Chronic Illness, Writing

30 Days of Life Lessons from Chronic Illness

You’ve heard the story before: someone goes through a serious illness or accident, returns to health, and their entire outlook on the world has changed for the better. They consider it a blessing in disguise and they no longer take their life for granted. They may even consider themselves better off than they were before it happened.

It’s strange how pain, suffering, and fear can have hidden gifts. When your illness is chronic, recurrent, or long-term, however, you don’t get to look back on it with feelings of gratitude.

It’s always there. The lessons are ongoing. It doesn’t really feel like a blessing in disguise, because you’re still suffering. You learn a hard life lesson and then think, “okay, illness, I’ve got it! You can go away now. I’m ready to put my new life perspective into action.”

But it doesn’t work like that.
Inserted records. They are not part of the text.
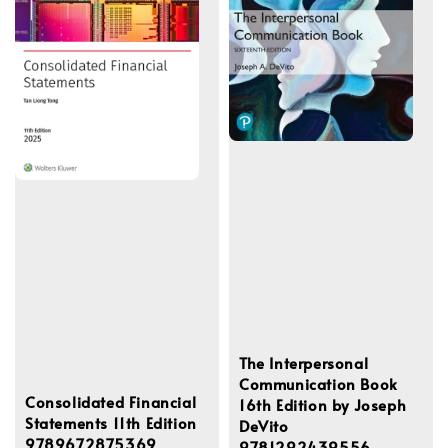
The Interpersonal
Communication Book
Consolidated Financial
16th Edition by Joseph
Statements 11th Edition
DeVito
9789672875369
9781292439556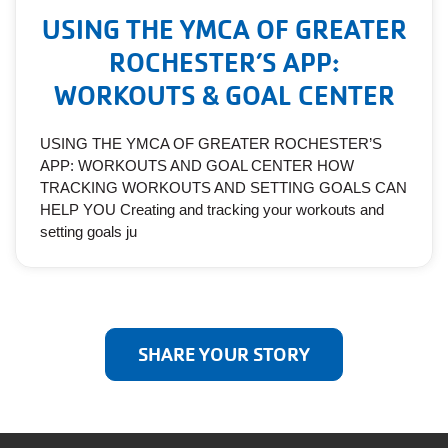
USING THE YMCA OF GREATER
ROCHESTER’S APP:
WORKOUTS & GOAL CENTER
USING THE YMCA OF GREATER ROCHESTER’S
APP: WORKOUTS AND GOAL CENTER HOW
TRACKING WORKOUTS AND SETTING GOALS CAN
HELP YOU Creating and tracking your workouts and
setting goals ju
SHARE YOUR STORY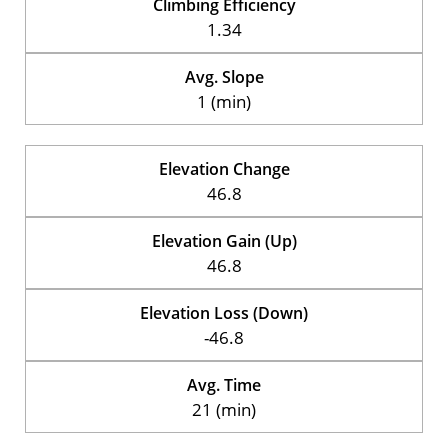
Climbing Efficiency
1.34
Avg. Slope
1 (min)
Elevation Change
46.8
Elevation Gain (Up)
46.8
Elevation Loss (Down)
-46.8
Avg. Time
21 (min)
I suppose that’s the hardest lesson to learn: life doesn’t usually go as expected. Suffering happens. When things can’t be fixed (yet), you have to live with them.

Sometimes I worry that I’ll forget my lessons as life goes on. Especially if I wake up one day and feel “normal” again. Even on my better days, I’ll catch myself resorting to old habits and ways of thinking.

To keep myself from forgetting, and to share what I’ve learned from others with chronic illness, I’m going to post one lesson every day for 30 days.

It’s a self-imposed 30-day challenge, commencing on no special day in particular. It’s the 28th day of June, a waxing crescent moon. It’s National Tapioca Day, International Body Piercing Day, International Caps Lock Day (got really desperate there, didn’t we),  and Insurance Awareness Day.

But the best day to start is today. Maybe that’s lesson in itself.